Les Lionnes-Epoka : pas de dialogue et pas de plainte

Ce que l'on voit d'abord, sur les réseaux sociaux, ce sont des collages sur des vitres. On reconnaît ensuite la typo et les verbatims. Les Lionnes ont, dans la nuit de lundi 29 juin, visé le siège de l'agence Epoka, rue Croix des Petits Champs dans le premier arrondissement de Paris. De petites affiches dénoncent des comportements sexistes et du harcèlement sexuel qui auraient eu lieu dans cette agence de 170 personnes. Des témoignages reçus par l'association. D'abord un mi-février, puis plusieurs. Jusqu'à cinq, l'association ne "bouge" pas. Lorsque, selon leur protocole, ce chiffre est dépassé, Les Lionnes entrent en contact avec l'agence (ou l'annonceur) visé. Et attendent trente jours avant de dénoncer, et donc médiatiser, via des actions de collages de verbatims au siège - ou sur le parcours en transports en commun y menant -  des agences incriminées par les témoignages reçus par des femmes et des hommes. Le 20 mars, selon sa présidente Christelle Delarue, le nombre de témoignages s'établissait à vingt-et-un. Pour l'heure "aucune plainte de salariés n'a été déposée" selon Epoka. Le lendemain, mardi 30 juin,  l'agence contre attaque, toujours sur les réseaux sociaux (LinkedIn), ainsi "Les Lionnes, association très minoritaire qui prétend défendre la cause des femmes exerce un chantage insistant sur notre entreprise depuis quelques semaines. Cette association fait pression sur les femmes de l’agence, en sollicitant abusivement de prétendus témoignages, en déformant les propos de la direction à propos du cas d'un jeune manager pourtant sanctionné et ce, dans le seul but de nous faire accepter une mission de conseil chez nous. Rappelons que ce manager a été démis de ses fonctions aux termes d’une enquête interne menée par le CSE et la direction. Notre agence met un point d’honneur à traiter avec équité les rapports hommes/femmes. Nous avons bien évidemment refusé ce chantage qui confine à la tentative d’extorsion. Hier, les membres de cette association ont saccagé nos locaux par un affichage sur la rue, destiné à nous nuire. Ils le revendiquent sur les réseaux sociaux. Nous prenons évidemment toutes les mesures nécessaires et allons déposer plainte contre ces agissement violents et illégitimes".

Les réseaux sociaux sont rarement une bonne idée pour communiquer - et tenter de dialoguer -  sur des accusations aussi graves. Sauf si on aime la bagarre. Contactée, Christelle Delarue confirme "attendre la plainte" et "regrette évidemment qu'une agence spécialisée dans les ressources humaines et la marque employeur soit restée sourde à nos demandes de rencontres.

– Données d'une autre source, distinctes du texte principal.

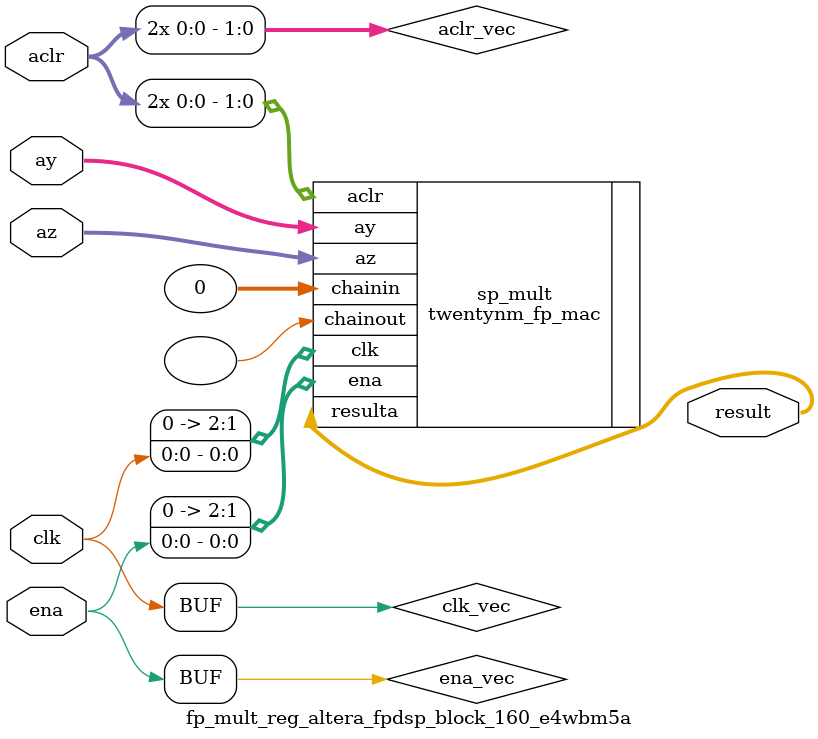
<source format=sv>
module fp_mult_reg_altera_fpdsp_block_160_e4wbm5a  (
    input  wire                          clk,
    input  wire                          ena,
    input  wire                          aclr,
    input  wire [31:0]                   ay,
    input  wire [31:0]                   az,
    output wire [31:0]                   result

	);
    wire [1-1:0] clk_vec;
    wire [1-1:0] ena_vec;
    wire [1:0]                   aclr_vec;
    assign clk_vec[0] = clk;
    assign ena_vec[0] = ena;
    assign aclr_vec[1] = aclr;
    assign aclr_vec[0] = aclr;

twentynm_fp_mac  #(
    .ax_clock("NONE"),
    .ay_clock("0"),
    .az_clock("0"),
    .output_clock("0"),
    .accumulate_clock("NONE"),
    .ax_chainin_pl_clock("NONE"),
    .accum_pipeline_clock("NONE"),
    .mult_pipeline_clock("0"),
    .adder_input_clock("0"),
    .accum_adder_clock("NONE"),
    .use_chainin("false"),
    .operation_mode("sp_mult"),
    .adder_subtract("false")
) sp_mult (
    .clk({1'b0,1'b0,clk_vec[0]}),
    .ena({1'b0,1'b0,ena_vec[0]}),
    .aclr(aclr_vec),
    .ay(ay),
    .az(az),

    .chainin(32'b0),
    .resulta(result),
    .chainout()
);
endmodule


</source>
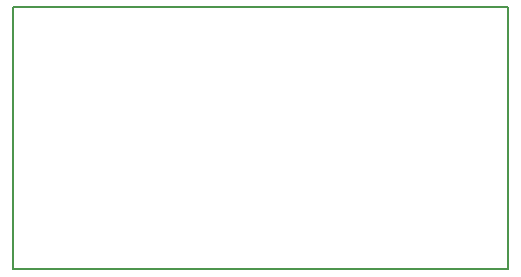
<source format=gbr>
G04 #@! TF.GenerationSoftware,KiCad,Pcbnew,(5.0.2)-1*
G04 #@! TF.CreationDate,2019-01-01T19:01:33-08:00*
G04 #@! TF.ProjectId,500-1117,3530302d-3131-4313-972e-6b696361645f,A*
G04 #@! TF.SameCoordinates,Original*
G04 #@! TF.FileFunction,Profile,NP*
%FSLAX46Y46*%
G04 Gerber Fmt 4.6, Leading zero omitted, Abs format (unit mm)*
G04 Created by KiCad (PCBNEW (5.0.2)-1) date 1/1/2019 7:01:33 PM*
%MOMM*%
%LPD*%
G01*
G04 APERTURE LIST*
%ADD10C,0.150000*%
G04 APERTURE END LIST*
D10*
X106045000Y-123190000D02*
X147955000Y-123190000D01*
X147955000Y-100965000D02*
X106045000Y-100965000D01*
X106045000Y-100965000D02*
X106045000Y-123190000D01*
X147955000Y-100965000D02*
X147955000Y-123190000D01*
M02*

</source>
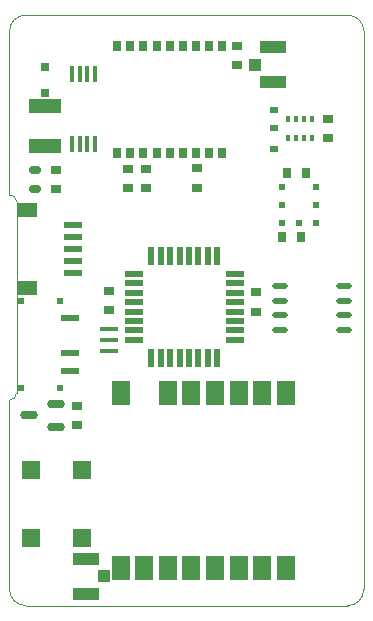
<source format=gtp>
G04 Layer_Color=8421504*
%FSLAX42Y42*%
%MOMM*%
G71*
G01*
G75*
%ADD13R,1.05X1.00*%
%ADD14R,2.20X1.05*%
%ADD15R,0.97X0.66*%
%ADD16R,0.35X0.50*%
%ADD18R,0.66X0.97*%
%ADD19R,1.60X0.30*%
%ADD20R,0.60X0.60*%
%ADD21R,1.60X0.60*%
%ADD22R,1.80X1.20*%
%ADD23R,1.55X0.60*%
%ADD24R,1.50X2.00*%
%ADD25R,0.70X0.90*%
%ADD26R,2.70X1.20*%
G04:AMPARAMS|DCode=27|XSize=0.66mm|YSize=0.97mm|CornerRadius=0.17mm|HoleSize=0mm|Usage=FLASHONLY|Rotation=270.000|XOffset=0mm|YOffset=0mm|HoleType=Round|Shape=RoundedRectangle|*
%AMROUNDEDRECTD27*
21,1,0.66,0.64,0,0,270.0*
21,1,0.33,0.97,0,0,270.0*
1,1,0.33,-0.32,-0.17*
1,1,0.33,-0.32,0.17*
1,1,0.33,0.32,0.17*
1,1,0.33,0.32,-0.17*
%
%ADD27ROUNDEDRECTD27*%
%ADD28O,1.52X0.76*%
%ADD29R,0.55X1.50*%
%ADD30R,1.50X0.55*%
%ADD31R,0.50X0.60*%
%ADD32R,0.60X0.50*%
%ADD33R,0.45X1.45*%
%ADD34O,1.35X0.50*%
%ADD35R,1.50X1.50*%
%ADD40R,0.80X0.60*%
%ADD41R,0.80X0.60*%
%ADD42C,0.10*%
%ADD54R,0.70X0.70*%
D13*
X799Y247D02*
D03*
X2080Y4580D02*
D03*
D14*
X646Y100D02*
D03*
Y395D02*
D03*
X2232Y4728D02*
D03*
Y4433D02*
D03*
D15*
X2700Y4121D02*
D03*
Y3959D02*
D03*
X1930Y4579D02*
D03*
X1930Y4741D02*
D03*
X840Y2499D02*
D03*
Y2661D02*
D03*
X2090Y2651D02*
D03*
Y2489D02*
D03*
X1590Y3701D02*
D03*
Y3539D02*
D03*
X570Y1529D02*
D03*
X570Y1691D02*
D03*
X390Y3691D02*
D03*
Y3529D02*
D03*
X1155Y3696D02*
D03*
Y3534D02*
D03*
X1005Y3696D02*
D03*
X1005Y3534D02*
D03*
D16*
X2492Y3960D02*
D03*
Y4120D02*
D03*
X2427Y3960D02*
D03*
Y4120D02*
D03*
X2558D02*
D03*
Y3960D02*
D03*
X2362D02*
D03*
Y4120D02*
D03*
D18*
X2349Y3660D02*
D03*
X2511Y3660D02*
D03*
X2309Y3120D02*
D03*
X2471Y3120D02*
D03*
D19*
X840Y2345D02*
D03*
Y2250D02*
D03*
Y2155D02*
D03*
D20*
X95Y1845D02*
D03*
Y2575D02*
D03*
X425D02*
D03*
Y1845D02*
D03*
D21*
X510Y2435D02*
D03*
Y2135D02*
D03*
Y1985D02*
D03*
D22*
X145Y2690D02*
D03*
Y3350D02*
D03*
D23*
X535Y2920D02*
D03*
Y3020D02*
D03*
Y3120D02*
D03*
Y3220D02*
D03*
Y2820D02*
D03*
D24*
X2340Y320D02*
D03*
X2140D02*
D03*
X1740D02*
D03*
X1940D02*
D03*
X1140D02*
D03*
X940D02*
D03*
X1340D02*
D03*
X1540D02*
D03*
Y1800D02*
D03*
X1340D02*
D03*
X940D02*
D03*
X1940D02*
D03*
X1740D02*
D03*
X2140D02*
D03*
X2340D02*
D03*
D25*
X1800Y3830D02*
D03*
X1690Y3830D02*
D03*
X1580D02*
D03*
X1470Y3830D02*
D03*
X1360Y3830D02*
D03*
X1250D02*
D03*
X1020D02*
D03*
X910D02*
D03*
X1130D02*
D03*
X1130Y4740D02*
D03*
X910D02*
D03*
X1020D02*
D03*
X1250D02*
D03*
X1360D02*
D03*
X1470D02*
D03*
X1580D02*
D03*
X1690D02*
D03*
X1800D02*
D03*
D26*
X300Y4230D02*
D03*
Y3890D02*
D03*
D27*
X220Y3529D02*
D03*
X220Y3691D02*
D03*
D28*
X166Y1610D02*
D03*
X394Y1704D02*
D03*
Y1516D02*
D03*
D29*
X1200Y2960D02*
D03*
X1280D02*
D03*
X1360D02*
D03*
X1440D02*
D03*
X1520D02*
D03*
X1600D02*
D03*
X1680D02*
D03*
X1760D02*
D03*
Y2100D02*
D03*
X1680D02*
D03*
X1600D02*
D03*
X1520D02*
D03*
X1440D02*
D03*
X1360D02*
D03*
X1280D02*
D03*
X1200D02*
D03*
D30*
X1910Y2810D02*
D03*
Y2730D02*
D03*
Y2650D02*
D03*
Y2570D02*
D03*
Y2490D02*
D03*
Y2410D02*
D03*
Y2330D02*
D03*
Y2250D02*
D03*
X1050D02*
D03*
Y2330D02*
D03*
Y2410D02*
D03*
Y2490D02*
D03*
Y2570D02*
D03*
Y2650D02*
D03*
Y2730D02*
D03*
Y2810D02*
D03*
D31*
X2595Y3240D02*
D03*
Y3390D02*
D03*
Y3540D02*
D03*
X2305D02*
D03*
Y3390D02*
D03*
Y3240D02*
D03*
D32*
X2450D02*
D03*
D33*
X528Y4500D02*
D03*
X528Y3910D02*
D03*
X658Y4500D02*
D03*
X593D02*
D03*
X723D02*
D03*
X658Y3910D02*
D03*
X593D02*
D03*
X723D02*
D03*
D34*
X2290Y2583D02*
D03*
X2830D02*
D03*
Y2710D02*
D03*
X2290D02*
D03*
X2830Y2457D02*
D03*
X2290D02*
D03*
X2830Y2330D02*
D03*
X2290D02*
D03*
D35*
X185Y1150D02*
D03*
X615D02*
D03*
X185Y570D02*
D03*
X615D02*
D03*
D40*
X2240Y4040D02*
D03*
Y4200D02*
D03*
D41*
Y3870D02*
D03*
D42*
X137Y5000D02*
G03*
X0Y4863I0J-137D01*
G01*
X3000D02*
G03*
X2863Y5000I-137J0D01*
G01*
X2863Y0D02*
G03*
X3000Y137I0J137D01*
G01*
X0Y137D02*
G03*
X137Y0I137J0D01*
G01*
X0Y1740D02*
G03*
X60Y1800I0J60D01*
G01*
Y3420D02*
G03*
X0Y3480I-60J0D01*
G01*
X137Y5000D02*
X2863D01*
X3000Y137D02*
Y4863D01*
X137Y0D02*
X2863D01*
X60Y1800D02*
Y3420D01*
X0Y3480D02*
Y4863D01*
Y137D02*
Y1740D01*
D54*
X300Y4340D02*
D03*
X300Y4560D02*
D03*
M02*

</source>
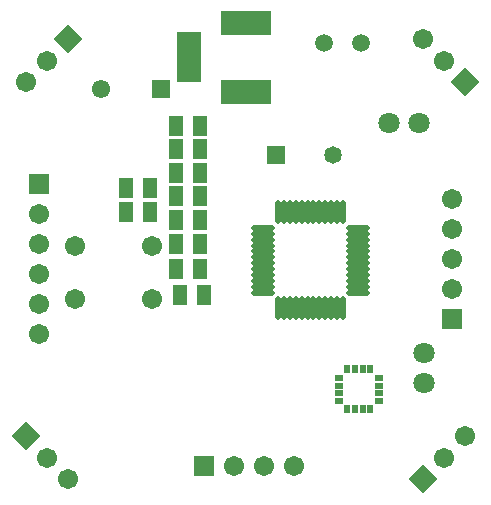
<source format=gts>
G04*
G04 #@! TF.GenerationSoftware,Altium Limited,Altium Designer,20.0.10 (225)*
G04*
G04 Layer_Color=8388736*
%FSLAX25Y25*%
%MOIN*%
G70*
G01*
G75*
%ADD19R,0.04800X0.06800*%
%ADD20R,0.02375X0.03084*%
%ADD21R,0.03084X0.02375*%
%ADD22O,0.01981X0.07887*%
%ADD23O,0.07887X0.01981*%
%ADD24C,0.07099*%
%ADD25C,0.06706*%
%ADD26R,0.07887X0.16548*%
%ADD27R,0.16548X0.07887*%
%ADD28R,0.06115X0.06115*%
%ADD29C,0.06115*%
%ADD30R,0.06706X0.06706*%
%ADD31R,0.06706X0.06706*%
%ADD32C,0.05918*%
%ADD33P,0.09483X4X270.0*%
%ADD34P,0.09483X4X180.0*%
%ADD35R,0.05839X0.05839*%
%ADD36C,0.05839*%
D19*
X75134Y142913D02*
D03*
X83134D02*
D03*
Y95276D02*
D03*
X75134D02*
D03*
X84709Y86614D02*
D03*
X76709D02*
D03*
X83134Y119291D02*
D03*
X75134D02*
D03*
X58598Y122047D02*
D03*
X66598D02*
D03*
X83134Y103543D02*
D03*
X75134D02*
D03*
X83134Y111417D02*
D03*
X75134D02*
D03*
X83134Y127165D02*
D03*
X75134D02*
D03*
X83134Y135039D02*
D03*
X75134D02*
D03*
X58598Y114173D02*
D03*
X66598D02*
D03*
D20*
X132382Y48327D02*
D03*
X134941D02*
D03*
X137500D02*
D03*
X140059D02*
D03*
Y61673D02*
D03*
X137500D02*
D03*
X134941D02*
D03*
X132382D02*
D03*
D21*
X142894Y51161D02*
D03*
Y53720D02*
D03*
Y56279D02*
D03*
Y58839D02*
D03*
X129547D02*
D03*
Y56279D02*
D03*
Y53720D02*
D03*
Y51161D02*
D03*
D22*
X109252Y113976D02*
D03*
X111221D02*
D03*
X113189D02*
D03*
X115157D02*
D03*
X117126D02*
D03*
X119095D02*
D03*
X121063D02*
D03*
X123031D02*
D03*
X125000D02*
D03*
X126969D02*
D03*
X128937D02*
D03*
X130905D02*
D03*
Y82087D02*
D03*
X128937D02*
D03*
X126969D02*
D03*
X125000D02*
D03*
X123031D02*
D03*
X121063D02*
D03*
X119095D02*
D03*
X117126D02*
D03*
X115157D02*
D03*
X113189D02*
D03*
X111221D02*
D03*
X109252D02*
D03*
D23*
X136024Y108858D02*
D03*
Y106890D02*
D03*
Y104921D02*
D03*
Y102953D02*
D03*
Y100984D02*
D03*
Y99016D02*
D03*
Y97047D02*
D03*
Y95079D02*
D03*
Y93110D02*
D03*
Y91142D02*
D03*
Y89173D02*
D03*
Y87205D02*
D03*
X104134D02*
D03*
Y89173D02*
D03*
Y91142D02*
D03*
Y93110D02*
D03*
Y95079D02*
D03*
Y97047D02*
D03*
Y99016D02*
D03*
Y100984D02*
D03*
Y102953D02*
D03*
Y104921D02*
D03*
Y106890D02*
D03*
Y108858D02*
D03*
D24*
X157874Y67205D02*
D03*
Y57205D02*
D03*
X146181Y143701D02*
D03*
X156181D02*
D03*
D25*
X41535Y102953D02*
D03*
Y85236D02*
D03*
X67126Y102953D02*
D03*
Y85236D02*
D03*
X29528Y73543D02*
D03*
Y83543D02*
D03*
Y93543D02*
D03*
Y103543D02*
D03*
Y113543D02*
D03*
X94646Y29528D02*
D03*
X104646D02*
D03*
X114646D02*
D03*
X167323Y88425D02*
D03*
Y98425D02*
D03*
Y108425D02*
D03*
Y118425D02*
D03*
X32283Y164567D02*
D03*
X25212Y157496D02*
D03*
X164567Y164567D02*
D03*
X157496Y171638D02*
D03*
X164567Y32283D02*
D03*
X171638Y39355D02*
D03*
X32283Y32283D02*
D03*
X39355Y25212D02*
D03*
D26*
X79528Y165945D02*
D03*
D27*
X98425Y176969D02*
D03*
Y154134D02*
D03*
D28*
X70079Y155118D02*
D03*
D29*
X50394Y155118D02*
D03*
D30*
X29528Y123543D02*
D03*
X167323Y78425D02*
D03*
D31*
X84646Y29528D02*
D03*
D32*
X136811Y170472D02*
D03*
X124606D02*
D03*
D33*
X39355Y171638D02*
D03*
X157496Y25212D02*
D03*
D34*
X171638Y157496D02*
D03*
X25212Y39355D02*
D03*
D35*
X108504Y133071D02*
D03*
D36*
X127717D02*
D03*
M02*

</source>
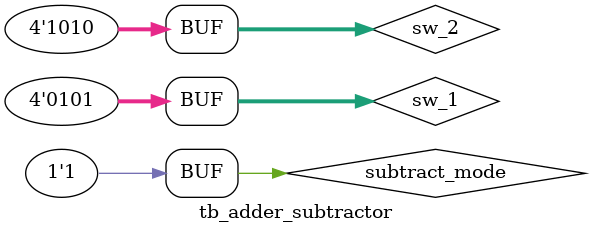
<source format=sv>
module tb_adder_subtractor;

	logic [3:0] sw_1;
	logic [3:0] sw_2;
	logic subtract_mode;
	logic [4:0] led_1;
	
	adder_subtractor UUT(
		.operand_A(sw_1),
		.operand_B(sw_2),
		.subtract_mode(subtract_mode),
		.result(led_1)
	);
	
	initial begin
		$display("-----------------------------------------");
		
		// 3 + 3 = 4
		sw_1 = 4'b0011;
		sw_2 = 4'b0011;
		subtract_mode = 1'b0;
		
		#100;
		
		// 7 - 2 = 5
		sw_1 = 4'b0111;
		sw_2 = 4'b0010;
		subtract_mode = 1'b1;
		
		#100;
		
		// 10 + 10 = 20
		sw_1 = 4'b1010;
		sw_2 = 4'b1010;
		subtract_mode = 1'b0;
		
		#100;
		
		// 5 - 10 = -5
		sw_1 = 4'b0101;
		sw_2 = 4'b1010;
		subtract_mode = 1'b1;
		
		#100;
		
		$display("-----------------------------------------");
				
	end
endmodule

</source>
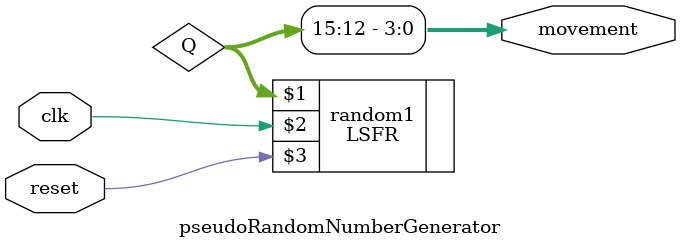
<source format=sv>
module pseudoRandomNumberGenerator(output logic [3:0] movement, input logic clk, reset);
    logic [15:0] Q;
    LSFR random1(Q, clk, reset);
    assign movement = Q[15:12];
endmodule
</source>
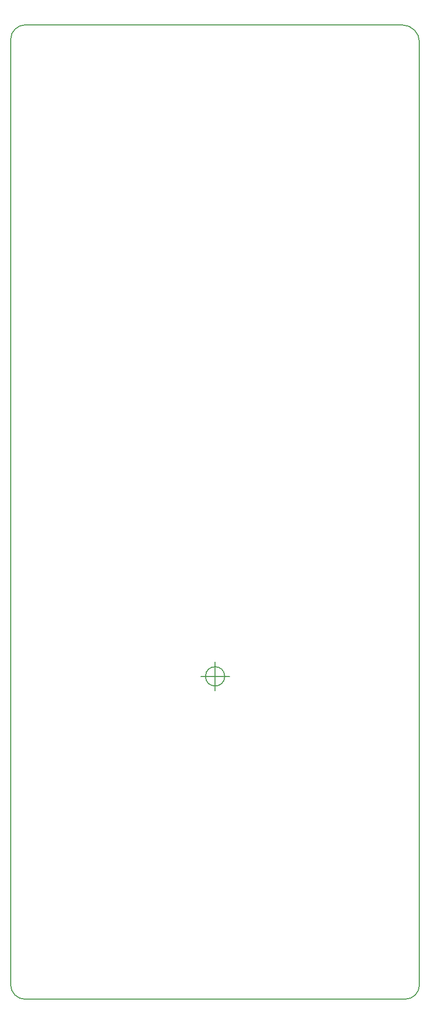
<source format=gbr>
%TF.GenerationSoftware,KiCad,Pcbnew,(6.0.8)*%
%TF.CreationDate,2022-11-02T23:41:58+01:00*%
%TF.ProjectId,crane,6372616e-652e-46b6-9963-61645f706362,rev?*%
%TF.SameCoordinates,Original*%
%TF.FileFunction,Profile,NP*%
%FSLAX46Y46*%
G04 Gerber Fmt 4.6, Leading zero omitted, Abs format (unit mm)*
G04 Created by KiCad (PCBNEW (6.0.8)) date 2022-11-02 23:41:58*
%MOMM*%
%LPD*%
G01*
G04 APERTURE LIST*
%TA.AperFunction,Profile*%
%ADD10C,0.150000*%
%TD*%
G04 APERTURE END LIST*
D10*
X117000000Y-87000000D02*
X182500000Y-87000000D01*
X185500000Y-90000000D02*
G75*
G03*
X182500000Y-87000000I-3000000J0D01*
G01*
X185500000Y-90000000D02*
X185500000Y-253500000D01*
X183000000Y-256000000D02*
X117000000Y-256000000D01*
X183000000Y-256000000D02*
G75*
G03*
X185500000Y-253500000I0J2500000D01*
G01*
X117000000Y-87000000D02*
G75*
G03*
X114500000Y-89500000I0J-2500000D01*
G01*
X114500000Y-253500000D02*
G75*
G03*
X117000000Y-256000000I2500000J0D01*
G01*
X114500000Y-253500000D02*
X114500000Y-89500000D01*
X151666666Y-200000000D02*
G75*
G03*
X151666666Y-200000000I-1666666J0D01*
G01*
X147500000Y-200000000D02*
X152500000Y-200000000D01*
X150000000Y-197500000D02*
X150000000Y-202500000D01*
X151666666Y-200000000D02*
G75*
G03*
X151666666Y-200000000I-1666666J0D01*
G01*
X147500000Y-200000000D02*
X152500000Y-200000000D01*
X150000000Y-197500000D02*
X150000000Y-202500000D01*
M02*

</source>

La direction ne nous a pas du tout pris au sérieux. Ni nous, ni notre combat. C'est regrettable...Pour eux ". Elle tient également à préciser que la "tentative d'extorsion" mentionnée dans la réponse publique de l'agence est "diffamatoire et que les prestations de conseil et d'accompagnement de l'association sont gratuites". Elle a par ailleurs quitté l'agence Mad&Women (qu'elle avait fondé en 2013) comme CB News l'annonçait au mois de mars dernier dans son enquête "Le #Metoo un an après : changement de ton".

De son côté l'agence, qui ne souhaite pas s'exprimer nommément au delà de sa réponse publique, semble également très combative.  Depuis la création de l'association, il y a quatorze mois, Les Lionnes ont comptabilisé 28 cas d'agences et d'annonceurs à l'intérieur desquels des salariés ont témoigné de faits de harcèlements sexistes et de discrimination. Deux d'entre elles ont fait appel à leurs conseils : l'une indépendante, l'autre fait partie d'un groupe international. Le sujet est pris, globalement, au sérieux par le secteur (communication et publicité) et des actions de formations pour agir contre le harcèlement sexuel ou moral - notamment par l'AACC et sa délégation RSE - se multiplient. On peut s'en réjouir. Ce que nous venons de vivre ces trois derniers a été une période propice à la réflexion. Personnelle et professionnelle. Elle s'est traduite pour les Lionnes par une augmentation de 50% des appels sur leur ligne d'écoute pour raconter, faire part d'un questionnement, d'un problème. Comme témoin ou victime.